The above title is not meant to be derogatory. I did um-and-ah about it for a while, toying with alternatives such as ‘International British’, ‘Aspirational English’ or even ‘Fake British’, but let’s stick with the current option as I think it best captures the points I am going to make.

This post is inspired by a visit a couple of months ago to the rather magnificent Rosewood London luxury hotel situated in the High Holborn area, which opened just over a year ago. What is notable about this establishment is the ambition to offer something which captures a mix of British manor heritage (intriguing) and contemporary design (more familiar). The end result deserves inspection; there is good intent but actual delivery is sometimes compromised.

First to the building itself – well, it is rather magnificent. It is an Edwardian neoclassical construction started in 1912 and expanded upon in four stages over nearly 50 years, during which time it was the headquarters for the Pearl Assurance Company. Here we have already encountered our first pastiche – the architectural style – which is inspired by something that was initially about simplicity, purity and careful elegance.  However, 252 High Holborn is a huge soaring pile complete with gatehouse and courtyard (hence the ability to have manor house pretensions).

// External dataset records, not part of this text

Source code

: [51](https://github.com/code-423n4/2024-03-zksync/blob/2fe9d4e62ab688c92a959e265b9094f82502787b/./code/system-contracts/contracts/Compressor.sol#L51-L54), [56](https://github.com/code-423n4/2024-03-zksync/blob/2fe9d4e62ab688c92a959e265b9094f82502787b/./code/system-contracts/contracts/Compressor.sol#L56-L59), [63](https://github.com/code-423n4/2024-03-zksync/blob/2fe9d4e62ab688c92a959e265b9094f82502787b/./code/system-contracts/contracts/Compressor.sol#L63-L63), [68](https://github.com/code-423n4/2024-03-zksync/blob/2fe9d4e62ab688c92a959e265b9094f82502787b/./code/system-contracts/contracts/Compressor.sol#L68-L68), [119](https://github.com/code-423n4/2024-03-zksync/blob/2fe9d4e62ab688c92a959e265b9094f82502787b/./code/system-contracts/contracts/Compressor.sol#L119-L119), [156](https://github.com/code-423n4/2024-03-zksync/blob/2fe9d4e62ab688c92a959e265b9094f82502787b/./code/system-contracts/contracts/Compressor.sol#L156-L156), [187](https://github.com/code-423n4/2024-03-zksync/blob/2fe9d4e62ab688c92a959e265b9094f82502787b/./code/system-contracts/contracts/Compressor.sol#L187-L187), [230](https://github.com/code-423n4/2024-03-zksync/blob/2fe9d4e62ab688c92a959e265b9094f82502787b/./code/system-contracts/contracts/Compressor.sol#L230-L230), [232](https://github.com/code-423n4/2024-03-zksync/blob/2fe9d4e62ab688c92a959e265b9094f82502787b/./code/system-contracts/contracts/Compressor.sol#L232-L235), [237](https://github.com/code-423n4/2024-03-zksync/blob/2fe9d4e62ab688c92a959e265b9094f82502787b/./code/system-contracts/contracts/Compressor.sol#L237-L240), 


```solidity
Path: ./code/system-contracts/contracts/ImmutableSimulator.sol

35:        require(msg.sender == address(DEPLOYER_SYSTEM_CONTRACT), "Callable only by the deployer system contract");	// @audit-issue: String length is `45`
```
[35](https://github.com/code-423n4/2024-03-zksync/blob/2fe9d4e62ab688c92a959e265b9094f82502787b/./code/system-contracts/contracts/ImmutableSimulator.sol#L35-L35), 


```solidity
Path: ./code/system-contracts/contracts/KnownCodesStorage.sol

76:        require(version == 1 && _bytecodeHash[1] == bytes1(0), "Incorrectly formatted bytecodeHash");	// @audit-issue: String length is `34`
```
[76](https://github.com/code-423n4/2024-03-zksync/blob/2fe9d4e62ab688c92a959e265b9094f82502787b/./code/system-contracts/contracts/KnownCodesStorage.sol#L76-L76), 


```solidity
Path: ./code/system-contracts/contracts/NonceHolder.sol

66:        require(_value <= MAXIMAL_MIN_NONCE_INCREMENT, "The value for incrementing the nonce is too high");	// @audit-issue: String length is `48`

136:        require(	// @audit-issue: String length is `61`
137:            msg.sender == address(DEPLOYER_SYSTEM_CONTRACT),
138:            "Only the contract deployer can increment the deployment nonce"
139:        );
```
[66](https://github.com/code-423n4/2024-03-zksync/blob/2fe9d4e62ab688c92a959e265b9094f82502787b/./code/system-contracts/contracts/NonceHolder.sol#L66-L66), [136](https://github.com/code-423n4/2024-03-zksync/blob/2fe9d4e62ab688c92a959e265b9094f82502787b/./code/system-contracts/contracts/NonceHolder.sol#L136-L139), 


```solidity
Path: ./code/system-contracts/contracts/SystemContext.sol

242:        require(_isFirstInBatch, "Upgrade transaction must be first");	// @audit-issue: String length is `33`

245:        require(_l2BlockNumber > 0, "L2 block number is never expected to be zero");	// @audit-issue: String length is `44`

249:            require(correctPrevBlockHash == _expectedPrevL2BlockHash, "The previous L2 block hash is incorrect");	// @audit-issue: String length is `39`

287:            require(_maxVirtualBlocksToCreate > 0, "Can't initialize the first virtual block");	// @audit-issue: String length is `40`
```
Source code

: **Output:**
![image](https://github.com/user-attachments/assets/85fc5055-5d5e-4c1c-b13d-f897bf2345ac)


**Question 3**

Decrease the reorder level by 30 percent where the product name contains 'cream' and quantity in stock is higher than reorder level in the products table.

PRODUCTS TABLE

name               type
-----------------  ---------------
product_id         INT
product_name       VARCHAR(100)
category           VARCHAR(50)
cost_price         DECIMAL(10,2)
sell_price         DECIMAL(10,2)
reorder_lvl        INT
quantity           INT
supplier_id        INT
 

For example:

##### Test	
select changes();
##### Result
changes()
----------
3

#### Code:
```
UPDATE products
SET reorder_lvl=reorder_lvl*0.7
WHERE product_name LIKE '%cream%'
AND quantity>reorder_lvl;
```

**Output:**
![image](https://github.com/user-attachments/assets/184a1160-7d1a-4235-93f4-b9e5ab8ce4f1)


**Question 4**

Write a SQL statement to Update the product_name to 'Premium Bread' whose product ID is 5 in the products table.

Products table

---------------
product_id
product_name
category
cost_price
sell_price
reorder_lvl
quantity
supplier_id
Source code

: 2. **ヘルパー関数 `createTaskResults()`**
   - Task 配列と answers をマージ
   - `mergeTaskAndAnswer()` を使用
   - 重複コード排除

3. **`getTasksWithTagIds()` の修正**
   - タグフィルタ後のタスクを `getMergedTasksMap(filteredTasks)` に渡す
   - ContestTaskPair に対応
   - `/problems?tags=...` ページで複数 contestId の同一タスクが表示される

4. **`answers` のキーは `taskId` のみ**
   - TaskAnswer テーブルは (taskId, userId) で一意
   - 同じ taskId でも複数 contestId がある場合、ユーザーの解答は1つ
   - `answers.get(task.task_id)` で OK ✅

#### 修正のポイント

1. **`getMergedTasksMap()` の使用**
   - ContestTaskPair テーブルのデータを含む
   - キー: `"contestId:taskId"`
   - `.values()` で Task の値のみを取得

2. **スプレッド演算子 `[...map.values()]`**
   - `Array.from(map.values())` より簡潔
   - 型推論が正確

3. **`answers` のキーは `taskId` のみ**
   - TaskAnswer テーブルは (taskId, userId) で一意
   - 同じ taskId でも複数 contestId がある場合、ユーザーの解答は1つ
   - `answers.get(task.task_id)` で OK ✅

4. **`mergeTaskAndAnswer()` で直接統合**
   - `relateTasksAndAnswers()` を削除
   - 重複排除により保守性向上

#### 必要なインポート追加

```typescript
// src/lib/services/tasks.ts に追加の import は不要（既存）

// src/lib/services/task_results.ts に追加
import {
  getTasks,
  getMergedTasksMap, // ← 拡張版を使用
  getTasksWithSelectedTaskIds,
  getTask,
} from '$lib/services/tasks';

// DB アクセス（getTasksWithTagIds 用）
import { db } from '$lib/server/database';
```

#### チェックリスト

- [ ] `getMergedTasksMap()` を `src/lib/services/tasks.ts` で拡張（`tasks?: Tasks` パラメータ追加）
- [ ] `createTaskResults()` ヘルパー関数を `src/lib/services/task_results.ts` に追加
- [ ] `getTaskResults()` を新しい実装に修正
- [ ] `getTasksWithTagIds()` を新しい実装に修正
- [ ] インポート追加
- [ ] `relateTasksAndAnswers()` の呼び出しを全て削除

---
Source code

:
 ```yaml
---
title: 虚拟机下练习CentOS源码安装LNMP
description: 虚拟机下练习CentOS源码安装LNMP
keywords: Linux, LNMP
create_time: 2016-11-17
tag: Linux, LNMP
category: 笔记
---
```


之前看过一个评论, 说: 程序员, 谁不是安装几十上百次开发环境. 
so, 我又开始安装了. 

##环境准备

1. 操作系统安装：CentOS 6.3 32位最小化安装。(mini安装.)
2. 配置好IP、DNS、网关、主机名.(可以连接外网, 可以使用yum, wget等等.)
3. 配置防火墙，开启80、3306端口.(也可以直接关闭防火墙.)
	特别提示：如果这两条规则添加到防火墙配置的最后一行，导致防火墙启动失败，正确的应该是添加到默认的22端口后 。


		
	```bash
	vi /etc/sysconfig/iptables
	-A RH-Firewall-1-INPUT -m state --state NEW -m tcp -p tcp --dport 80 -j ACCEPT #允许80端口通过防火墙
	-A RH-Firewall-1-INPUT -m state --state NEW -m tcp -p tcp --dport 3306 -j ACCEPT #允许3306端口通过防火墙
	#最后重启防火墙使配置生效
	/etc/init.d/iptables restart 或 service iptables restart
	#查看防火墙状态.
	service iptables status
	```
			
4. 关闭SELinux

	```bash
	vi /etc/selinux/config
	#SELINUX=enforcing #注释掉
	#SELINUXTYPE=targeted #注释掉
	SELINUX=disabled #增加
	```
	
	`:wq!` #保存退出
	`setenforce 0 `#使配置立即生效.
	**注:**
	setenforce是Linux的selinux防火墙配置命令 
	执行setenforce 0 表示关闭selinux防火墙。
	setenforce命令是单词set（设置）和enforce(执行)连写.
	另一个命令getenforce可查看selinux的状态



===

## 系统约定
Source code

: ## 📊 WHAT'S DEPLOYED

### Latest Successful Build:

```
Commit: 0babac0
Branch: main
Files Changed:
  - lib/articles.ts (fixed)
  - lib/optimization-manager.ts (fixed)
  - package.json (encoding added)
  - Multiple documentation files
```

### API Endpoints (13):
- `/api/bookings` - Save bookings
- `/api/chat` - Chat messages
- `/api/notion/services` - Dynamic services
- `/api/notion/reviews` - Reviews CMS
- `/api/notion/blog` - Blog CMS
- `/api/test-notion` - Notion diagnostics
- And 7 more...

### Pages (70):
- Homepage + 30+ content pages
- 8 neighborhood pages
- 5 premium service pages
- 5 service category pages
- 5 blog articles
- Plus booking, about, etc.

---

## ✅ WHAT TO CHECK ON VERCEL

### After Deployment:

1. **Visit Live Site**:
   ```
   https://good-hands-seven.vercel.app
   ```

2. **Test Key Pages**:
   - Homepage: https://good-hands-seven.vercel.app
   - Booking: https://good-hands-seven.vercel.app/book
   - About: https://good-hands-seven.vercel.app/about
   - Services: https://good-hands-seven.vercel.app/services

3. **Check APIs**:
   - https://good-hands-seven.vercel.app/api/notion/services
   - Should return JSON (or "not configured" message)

Inside, the ‘wow’ factor comes from a combination of original features, such as the Renaissance-style seven-storey grand staircase made from seven types of marble, including extremely rare types such as Swedish Green and Statuary, and from modern additions. The most memorable of the latter is the rose bronze gallery which you encounter when you first enter the hotel before stepping through into the more expected luxury slick chic.

We had the opportunity to luncheon in the Holborn Dining Room, which was perfectly pleasant. Perhaps unsurprisingly the menu also had British aspirations and included dishes which are de rigeur when trying to show local alignment: spelt risotto, fish and chips, queen of puddings anyone?

Perhaps the most quixotic element was the staff. I should begin by pointing out that they were very lovely and extremely helpful.  They too were part of the British manor heritage scene thanks to their uniforms, which consisted of a mish-mash of tweed, flat caps and tartan (of course). Moving on from the rather deliciously posh pantomime effect of these outfits, what was more incongruous was the fact that not one of the staff we encountered was actually British! There was a charming and extremely camp Thai butler, resplendent in his assortment of tweeds, followed by a more brooding Spaniard the next day, whilst the waiters in the restaurant were an assortment of continental Europeans and I think the grounds man/game-keeper wannabe outside in the courtyard was probably Polish. Case made.

Rosewood courtyard staff

In terms of the interiors, here too we can find this international Britishness. The sides of the lobby were decorated with large paintings of English landscapes, but painted by a Chilean artist. Below these paintings, there was a disconcertingly lifelike porcelain bulldog, but being watched over by tweeting birds in vast cages serenading guests entering the lifts. Quick explanation: birds are associated with good luck and abundance in Asia (Rosewood is owned by Hong-Kong based company New World Hospitality).

Rosewood acquired the very prestigious Hotel Crillon in Paris last year and are in the process currently renovating and revamping it. I am bemused by the thought of what French pastiche might be!